### Extracted page text data
---------------
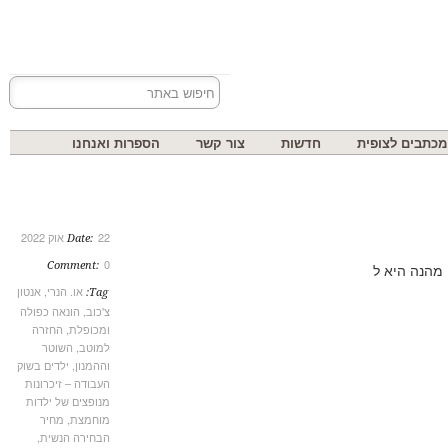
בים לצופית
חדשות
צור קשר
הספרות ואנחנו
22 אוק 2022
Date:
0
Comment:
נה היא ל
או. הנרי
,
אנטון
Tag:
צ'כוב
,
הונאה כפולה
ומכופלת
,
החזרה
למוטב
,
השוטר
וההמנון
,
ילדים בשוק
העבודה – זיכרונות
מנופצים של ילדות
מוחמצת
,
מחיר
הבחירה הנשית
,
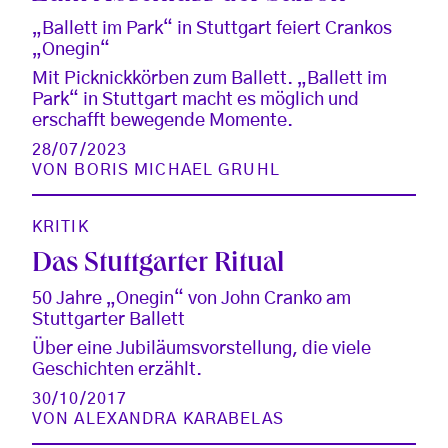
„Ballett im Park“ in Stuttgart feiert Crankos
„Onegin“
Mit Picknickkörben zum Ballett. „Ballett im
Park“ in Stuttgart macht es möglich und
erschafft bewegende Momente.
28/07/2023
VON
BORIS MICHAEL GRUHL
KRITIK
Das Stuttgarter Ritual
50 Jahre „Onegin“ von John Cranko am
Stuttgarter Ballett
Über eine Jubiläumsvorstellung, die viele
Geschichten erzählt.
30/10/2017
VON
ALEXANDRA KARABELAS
---------------
Without the pictures, print all of the records exactly.

בים לצופית
חדשות
צור קשר
הספרות ואנחנו
22 אוק 2022
Date:
0
Comment:
נה היא ל
או. הנרי
,
אנטון
Tag:
צ'כוב
,
הונאה כפולה
ומכופלת
,
החזרה
למוטב
,
השוטר
וההמנון
,
ילדים בשוק
העבודה – זיכרונות
מנופצים של ילדות
מוחמצת
,
מחיר
הבחירה הנשית
,
„Ballett im Park“ in Stuttgart feiert Crankos
„Onegin“
Mit Picknickkörben zum Ballett. „Ballett im
Park“ in Stuttgart macht es möglich und
erschafft bewegende Momente.
28/07/2023
VON
BORIS MICHAEL GRUHL
KRITIK
Das Stuttgarter Ritual
50 Jahre „Onegin“ von John Cranko am
Stuttgarter Ballett
Über eine Jubiläumsvorstellung, die viele
Geschichten erzählt.
30/10/2017
VON
ALEXANDRA KARABELAS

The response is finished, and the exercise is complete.